Greg: These are people that when you, given the nature of the material and what price they were willing to pay to protect it, that it seems it’s reasonable to expect they are going to be very, very careful about how that information is transmitted and kept and guarded.
Michael Kruger: That’s right. We would believe the eye witnesses, the disciples and even other eye witnesses that weren’t disciples who would have worked very hard to make sure that the stories of Jesus were accurately maintained. That doesn’t mean they could have prevented false stories from circulating, no one thinks that. Of course you can’t prevent that entirely. You can be in one sense a trident of the correct stories, which means that you are the source that people would look to for making sure they get the stories right. That would have been a big part of preserving that accurately.
We believe, of course, that the eye witness testimony that was preserved over that period of time was eventually deposited in a written form in the Gospels. We believe that the stream of tradition of Jesus that was reliable ended up in Matthew, Mark, Luke, and John. There were other streams less reliable but they didn’t end up in Matthew, Mark, Luke, and John. They ended up in the gospel of Thomas, or the gospel of Peter, and things like that.

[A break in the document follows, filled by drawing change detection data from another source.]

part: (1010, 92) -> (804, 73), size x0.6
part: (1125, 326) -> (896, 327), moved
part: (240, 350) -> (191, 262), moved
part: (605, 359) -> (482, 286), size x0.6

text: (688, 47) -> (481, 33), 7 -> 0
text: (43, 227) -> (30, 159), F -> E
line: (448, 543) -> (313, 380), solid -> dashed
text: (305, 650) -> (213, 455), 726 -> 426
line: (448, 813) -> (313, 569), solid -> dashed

Greg: That brings up my last point. I’m thinking, Mike, the core historical material that a lot of people agree on that we mentioned earlier from which one can properly infer the resurrection of Christ as the best explanation for the empty tomb. The appearances or what the Apostles took to be appearances to them. These aren’t hallucinations. None of those other explanations seem to work. The best explanation for the way things came down was that Jesus actually did rise from the dead.
Now, if we can infer that from these basic historical details, forget about all the other details that Bart Ehrman may raise questions about. If we can infer that from the very core historical details, then that means that Christ did in fact rise from the dead, as Paul says earlier in Romans and in Galatians, both early books. You have a high Christology right out of the gate, but you also have a Jesus who is the resurrected Messiah, the Christ, the Son of God. It seems to me, in light of what Jesus told the disciples in the upper room about how they are going to have the Spirit and they are going to be able to draw from their memories all the things they told him. That adds a supernatural element that is a huge player in the preserving of the original text.

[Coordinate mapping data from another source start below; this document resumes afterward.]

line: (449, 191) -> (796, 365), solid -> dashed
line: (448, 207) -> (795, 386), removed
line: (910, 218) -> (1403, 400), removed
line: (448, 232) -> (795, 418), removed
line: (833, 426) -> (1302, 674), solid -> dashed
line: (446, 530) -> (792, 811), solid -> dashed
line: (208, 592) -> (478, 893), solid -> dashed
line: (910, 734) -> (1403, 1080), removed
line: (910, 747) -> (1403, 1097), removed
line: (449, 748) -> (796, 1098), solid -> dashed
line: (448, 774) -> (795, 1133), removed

Michael Kruger: I think you’re right, there is sort of an apologetic strategy which is look, if you get tired of getting tangled up in the Bart Ehrman’s discussions about the reliability of all the details of the Gospels, all you’ve got to do is go back to the place like 1 Corinthians 15 and realize the evidence of the resurrection predates that and is quite reliable. And if Jesus rose from the dead, then everything else follows from that.
Greg: That’s right.
Michael Kruger: I think that’s a good argument to make. I think you can help people see that, Look, let’s just focus on the resurrection here. Plausible.

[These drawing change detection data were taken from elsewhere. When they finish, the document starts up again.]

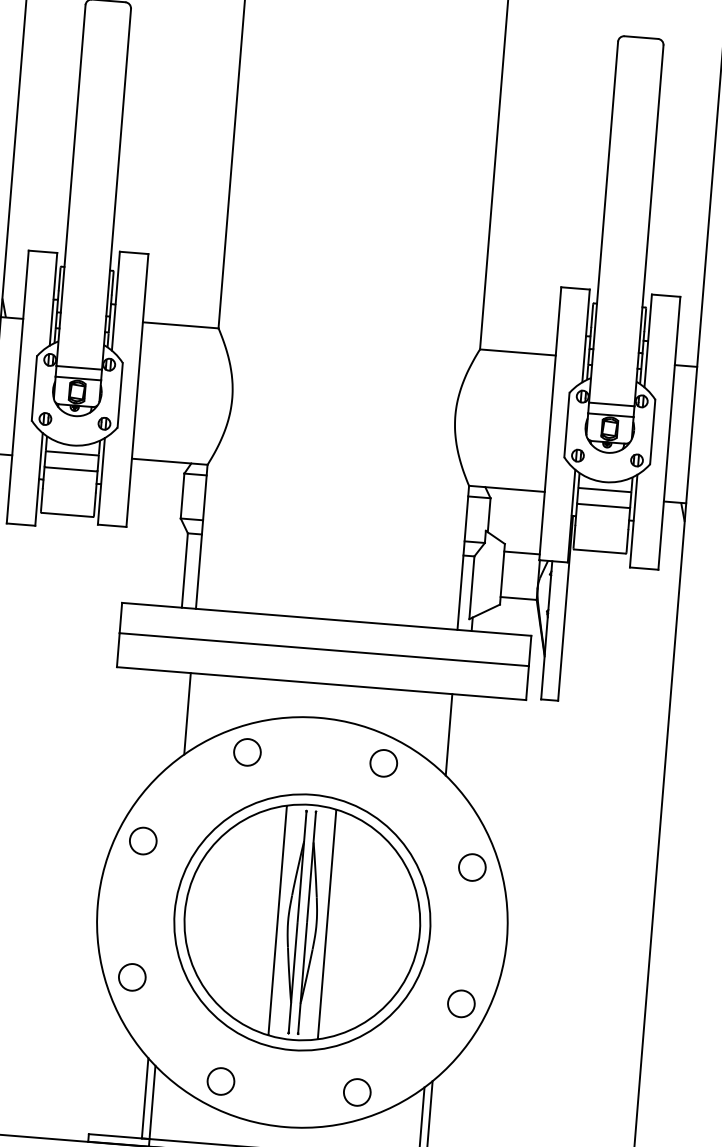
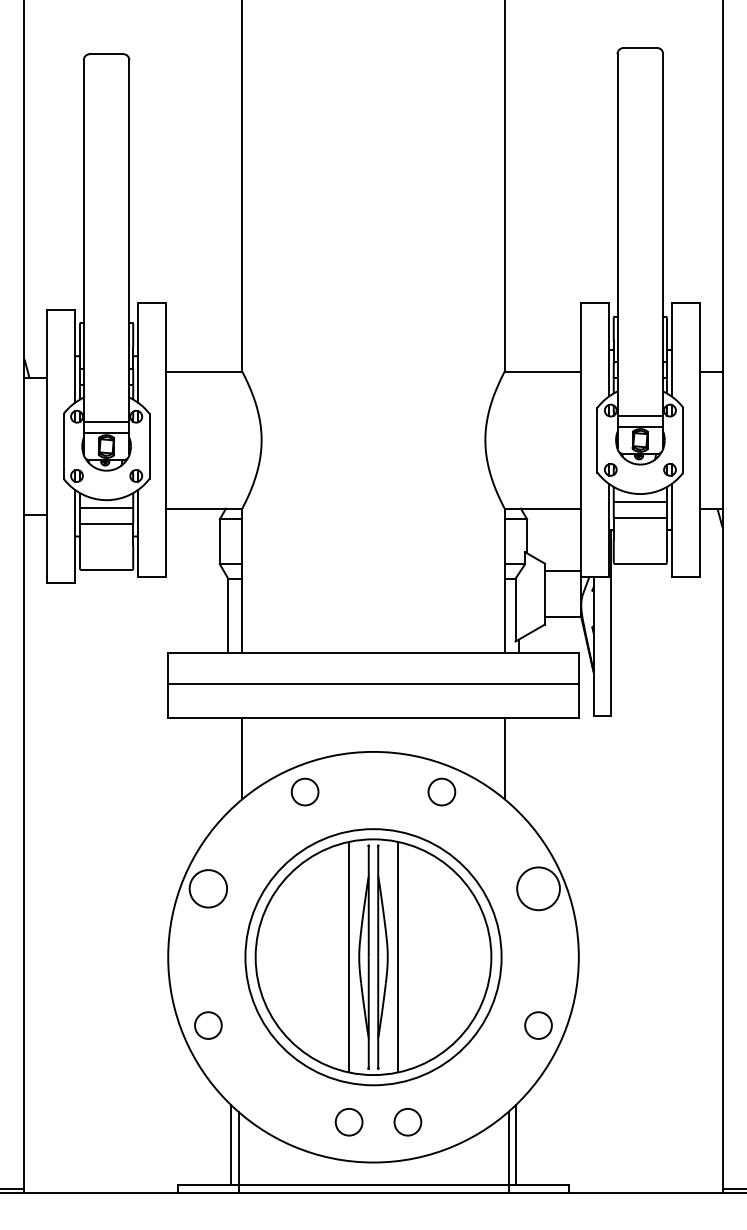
circle: (143, 840) -> (208, 888), size x1.4
circle: (472, 867) -> (538, 888), size x1.6
circle: (220, 1081) -> (348, 1122), moved
circle: (356, 1092) -> (407, 1122), moved

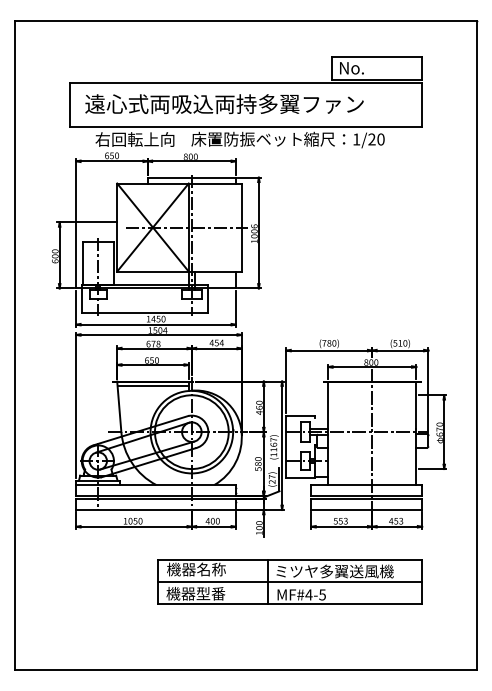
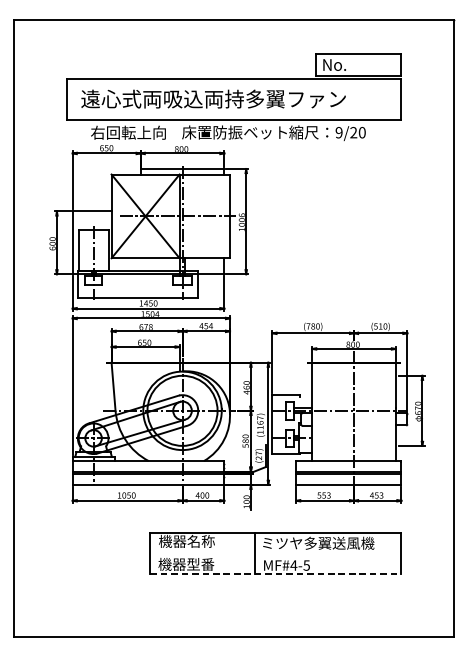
text: (356, 139) -> (339, 132), 1/20 -> 9/20
line: (152, 385) -> (145, 366), removed
line: (289, 582) -> (275, 553), removed
line: (290, 604) -> (276, 574), solid -> dashed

Greg: Thanks, Mike, once again for giving us your expertise on this. Dr. Michael Kruger, author of the Question of Canon and The Heresy of Orthodoxy, both I recommend. Why don’t you give us the title of your new book you are working on since the subtitle of it is really long?
Michael Kruger: The book I’m working on now is called Christianity in the Second Century. Thankfully at this point it has no subtitle, but I’m exploring Christianity during the second century and I cover a lot of material we discussed here.
Greg: Thank you so much, Mike, for your time. I really appreciate it. We’ll talk again.
Michael Kruger: Thanks, Greg, great to be with you.